**Your goal:** Below are several records. Retype exactly those lines running from the one with "Resilienz für schwere" through the one with "ilgili içerikler yasal", end lines included, and no others.

Extracted page text data
:::::
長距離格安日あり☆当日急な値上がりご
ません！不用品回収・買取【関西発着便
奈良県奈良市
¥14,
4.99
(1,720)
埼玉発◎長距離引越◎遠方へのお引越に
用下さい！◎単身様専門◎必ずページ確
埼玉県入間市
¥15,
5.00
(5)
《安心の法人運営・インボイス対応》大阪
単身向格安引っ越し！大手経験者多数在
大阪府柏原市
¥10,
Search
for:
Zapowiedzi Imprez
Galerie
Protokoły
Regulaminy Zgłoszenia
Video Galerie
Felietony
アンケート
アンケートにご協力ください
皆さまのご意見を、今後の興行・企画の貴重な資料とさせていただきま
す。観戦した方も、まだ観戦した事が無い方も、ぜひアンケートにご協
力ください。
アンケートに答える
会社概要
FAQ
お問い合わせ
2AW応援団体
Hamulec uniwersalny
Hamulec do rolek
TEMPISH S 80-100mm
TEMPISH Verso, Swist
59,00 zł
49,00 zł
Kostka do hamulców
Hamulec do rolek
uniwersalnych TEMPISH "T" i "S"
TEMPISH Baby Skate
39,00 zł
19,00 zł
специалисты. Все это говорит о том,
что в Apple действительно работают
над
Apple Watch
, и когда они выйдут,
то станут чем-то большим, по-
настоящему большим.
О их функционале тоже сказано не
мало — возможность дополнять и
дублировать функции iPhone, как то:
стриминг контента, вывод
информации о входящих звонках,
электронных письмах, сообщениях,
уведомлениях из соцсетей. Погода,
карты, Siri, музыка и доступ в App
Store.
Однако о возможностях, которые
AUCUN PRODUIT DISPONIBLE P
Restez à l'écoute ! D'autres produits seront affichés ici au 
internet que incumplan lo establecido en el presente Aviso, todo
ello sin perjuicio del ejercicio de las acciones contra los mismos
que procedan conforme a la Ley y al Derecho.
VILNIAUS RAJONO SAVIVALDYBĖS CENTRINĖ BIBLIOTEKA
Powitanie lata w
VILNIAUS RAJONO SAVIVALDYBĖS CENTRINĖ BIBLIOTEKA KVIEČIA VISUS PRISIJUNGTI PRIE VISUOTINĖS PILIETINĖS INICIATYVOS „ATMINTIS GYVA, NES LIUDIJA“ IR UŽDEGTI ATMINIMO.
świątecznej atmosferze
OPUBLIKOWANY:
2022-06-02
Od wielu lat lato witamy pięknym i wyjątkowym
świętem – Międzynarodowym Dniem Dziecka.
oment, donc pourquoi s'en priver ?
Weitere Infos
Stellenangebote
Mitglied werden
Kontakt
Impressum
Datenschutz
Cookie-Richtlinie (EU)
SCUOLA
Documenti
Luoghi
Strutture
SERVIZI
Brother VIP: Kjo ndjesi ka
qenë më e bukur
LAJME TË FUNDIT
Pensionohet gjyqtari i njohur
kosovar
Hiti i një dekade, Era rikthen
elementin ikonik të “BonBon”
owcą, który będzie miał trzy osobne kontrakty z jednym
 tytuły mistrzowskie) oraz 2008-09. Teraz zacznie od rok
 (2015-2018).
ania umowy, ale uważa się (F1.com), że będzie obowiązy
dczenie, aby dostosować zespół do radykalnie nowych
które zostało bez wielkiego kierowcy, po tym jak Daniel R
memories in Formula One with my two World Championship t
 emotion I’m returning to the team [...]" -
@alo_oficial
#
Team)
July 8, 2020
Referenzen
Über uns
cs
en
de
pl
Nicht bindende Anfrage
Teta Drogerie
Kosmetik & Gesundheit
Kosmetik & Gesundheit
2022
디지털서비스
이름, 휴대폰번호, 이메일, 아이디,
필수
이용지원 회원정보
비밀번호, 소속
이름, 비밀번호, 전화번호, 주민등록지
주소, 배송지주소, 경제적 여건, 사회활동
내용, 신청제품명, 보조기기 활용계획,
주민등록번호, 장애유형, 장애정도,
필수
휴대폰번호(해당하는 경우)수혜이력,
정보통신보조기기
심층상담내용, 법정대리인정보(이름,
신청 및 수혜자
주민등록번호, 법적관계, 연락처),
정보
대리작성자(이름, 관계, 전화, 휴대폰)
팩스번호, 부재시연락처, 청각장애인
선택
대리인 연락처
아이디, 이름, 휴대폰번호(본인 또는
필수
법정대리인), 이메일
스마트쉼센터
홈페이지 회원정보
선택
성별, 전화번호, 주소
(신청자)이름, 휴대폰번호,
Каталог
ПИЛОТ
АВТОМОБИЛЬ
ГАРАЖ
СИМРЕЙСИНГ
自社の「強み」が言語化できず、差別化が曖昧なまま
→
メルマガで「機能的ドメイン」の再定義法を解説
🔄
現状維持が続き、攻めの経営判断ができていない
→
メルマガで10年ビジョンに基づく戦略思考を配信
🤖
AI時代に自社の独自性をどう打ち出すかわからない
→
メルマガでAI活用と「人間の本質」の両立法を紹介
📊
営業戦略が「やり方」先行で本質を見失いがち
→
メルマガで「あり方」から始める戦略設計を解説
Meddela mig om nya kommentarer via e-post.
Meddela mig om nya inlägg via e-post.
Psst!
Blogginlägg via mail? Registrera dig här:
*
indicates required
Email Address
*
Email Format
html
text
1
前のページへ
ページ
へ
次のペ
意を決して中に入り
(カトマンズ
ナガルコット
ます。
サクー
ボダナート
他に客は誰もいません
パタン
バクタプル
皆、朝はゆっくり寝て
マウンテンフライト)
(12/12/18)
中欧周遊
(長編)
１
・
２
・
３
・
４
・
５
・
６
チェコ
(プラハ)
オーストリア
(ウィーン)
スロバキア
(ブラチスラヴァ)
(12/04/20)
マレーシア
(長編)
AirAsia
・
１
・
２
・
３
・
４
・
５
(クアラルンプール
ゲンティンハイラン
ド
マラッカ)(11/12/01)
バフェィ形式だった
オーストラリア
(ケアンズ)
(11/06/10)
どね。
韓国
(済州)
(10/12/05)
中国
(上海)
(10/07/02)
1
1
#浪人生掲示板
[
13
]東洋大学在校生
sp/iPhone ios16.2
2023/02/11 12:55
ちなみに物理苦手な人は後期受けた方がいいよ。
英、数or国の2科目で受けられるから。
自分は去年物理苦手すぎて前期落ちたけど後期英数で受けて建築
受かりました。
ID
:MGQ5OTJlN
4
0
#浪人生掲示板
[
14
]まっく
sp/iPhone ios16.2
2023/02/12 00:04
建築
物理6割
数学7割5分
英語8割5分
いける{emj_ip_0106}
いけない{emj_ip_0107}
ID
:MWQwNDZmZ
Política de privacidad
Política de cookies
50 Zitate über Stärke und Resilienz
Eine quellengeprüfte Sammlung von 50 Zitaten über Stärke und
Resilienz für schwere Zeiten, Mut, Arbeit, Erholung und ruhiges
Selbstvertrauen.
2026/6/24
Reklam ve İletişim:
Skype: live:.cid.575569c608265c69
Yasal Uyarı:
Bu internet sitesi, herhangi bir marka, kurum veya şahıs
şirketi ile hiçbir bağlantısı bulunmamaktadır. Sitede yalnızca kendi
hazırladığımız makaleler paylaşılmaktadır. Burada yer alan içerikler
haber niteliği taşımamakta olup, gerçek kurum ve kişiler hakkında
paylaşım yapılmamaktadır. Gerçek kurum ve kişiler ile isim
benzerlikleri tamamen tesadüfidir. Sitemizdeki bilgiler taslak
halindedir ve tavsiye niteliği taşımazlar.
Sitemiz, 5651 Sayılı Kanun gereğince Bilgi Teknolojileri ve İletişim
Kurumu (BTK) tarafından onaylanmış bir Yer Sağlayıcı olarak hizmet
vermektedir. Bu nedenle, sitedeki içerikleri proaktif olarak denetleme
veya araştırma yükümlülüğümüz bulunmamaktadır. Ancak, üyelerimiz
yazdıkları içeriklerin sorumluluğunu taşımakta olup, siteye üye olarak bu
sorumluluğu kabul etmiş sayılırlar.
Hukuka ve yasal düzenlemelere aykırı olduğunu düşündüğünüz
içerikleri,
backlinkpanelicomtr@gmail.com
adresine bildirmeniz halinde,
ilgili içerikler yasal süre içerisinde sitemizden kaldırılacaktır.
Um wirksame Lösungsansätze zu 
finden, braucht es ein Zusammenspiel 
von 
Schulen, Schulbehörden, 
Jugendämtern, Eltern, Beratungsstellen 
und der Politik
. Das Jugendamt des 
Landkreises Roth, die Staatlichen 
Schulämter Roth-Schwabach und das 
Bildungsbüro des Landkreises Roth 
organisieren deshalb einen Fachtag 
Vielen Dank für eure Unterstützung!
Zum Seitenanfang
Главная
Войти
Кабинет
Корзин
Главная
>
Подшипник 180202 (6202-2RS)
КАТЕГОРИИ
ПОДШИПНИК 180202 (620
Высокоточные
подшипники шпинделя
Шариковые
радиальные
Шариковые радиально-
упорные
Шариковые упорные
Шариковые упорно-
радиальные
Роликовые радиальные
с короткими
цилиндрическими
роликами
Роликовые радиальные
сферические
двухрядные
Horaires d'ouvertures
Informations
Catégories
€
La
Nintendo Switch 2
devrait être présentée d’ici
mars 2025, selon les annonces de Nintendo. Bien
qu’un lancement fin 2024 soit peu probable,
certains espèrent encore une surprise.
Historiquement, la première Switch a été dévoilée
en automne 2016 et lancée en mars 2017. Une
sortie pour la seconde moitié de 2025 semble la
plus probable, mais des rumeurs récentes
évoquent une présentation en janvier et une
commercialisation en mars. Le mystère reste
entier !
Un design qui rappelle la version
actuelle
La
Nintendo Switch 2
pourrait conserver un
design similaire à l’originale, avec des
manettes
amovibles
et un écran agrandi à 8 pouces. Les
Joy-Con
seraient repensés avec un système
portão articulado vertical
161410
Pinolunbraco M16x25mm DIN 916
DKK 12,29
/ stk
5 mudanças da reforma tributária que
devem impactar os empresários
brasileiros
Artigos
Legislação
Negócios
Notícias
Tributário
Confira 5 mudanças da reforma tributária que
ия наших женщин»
:::::
**Answer below:**
Resilienz für schwere Zeiten, Mut, Arbeit, Erholung und ruhiges
Selbstvertrauen.
2026/6/24
Reklam ve İletişim:
Skype: live:.cid.575569c608265c69
Yasal Uyarı:
Bu internet sitesi, herhangi bir marka, kurum veya şahıs
şirketi ile hiçbir bağlantısı bulunmamaktadır. Sitede yalnızca kendi
hazırladığımız makaleler paylaşılmaktadır. Burada yer alan içerikler
haber niteliği taşımamakta olup, gerçek kurum ve kişiler hakkında
paylaşım yapılmamaktadır. Gerçek kurum ve kişiler ile isim
benzerlikleri tamamen tesadüfidir. Sitemizdeki bilgiler taslak
halindedir ve tavsiye niteliği taşımazlar.
Sitemiz, 5651 Sayılı Kanun gereğince Bilgi Teknolojileri ve İletişim
Kurumu (BTK) tarafından onaylanmış bir Yer Sağlayıcı olarak hizmet
vermektedir. Bu nedenle, sitedeki içerikleri proaktif olarak denetleme
veya araştırma yükümlülüğümüz bulunmamaktadır. Ancak, üyelerimiz
yazdıkları içeriklerin sorumluluğunu taşımakta olup, siteye üye olarak bu
sorumluluğu kabul etmiş sayılırlar.
Hukuka ve yasal düzenlemelere aykırı olduğunu düşündüğünüz
içerikleri,
backlinkpanelicomtr@gmail.com
adresine bildirmeniz halinde,
ilgili içerikler yasal süre içerisinde sitemizden kaldırılacaktır.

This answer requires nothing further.